YOUR INSTRUCTIONS – Could you retype every line below exactly, omitting the images?

═══ DATA RECORDS ═══

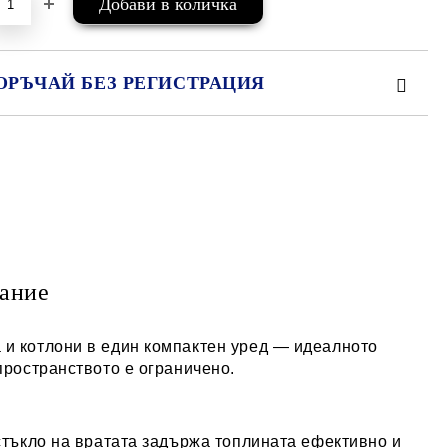
ОРЪЧАЙ БЕЗ РЕГИСТРАЦИЯ
МО ПОПЪЛНЕТЕ 2 ПОЛЕТА
е ще се свържем с вас в рамките на работния ден.
ание
 и котлони в един компактен уред — идеалното
пространството е ограничено.
 стъкло на вратата задържа топлината ефективно и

═══

RESPONSE –
ОРЪЧАЙ БЕЗ РЕГИСТРАЦИЯ
МО ПОПЪЛНЕТЕ 2 ПОЛЕТА
е ще се свържем с вас в рамките на работния ден.
ание
 и котлони в един компактен уред — идеалното
пространството е ограничено.
 стъкло на вратата задържа топлината ефективно и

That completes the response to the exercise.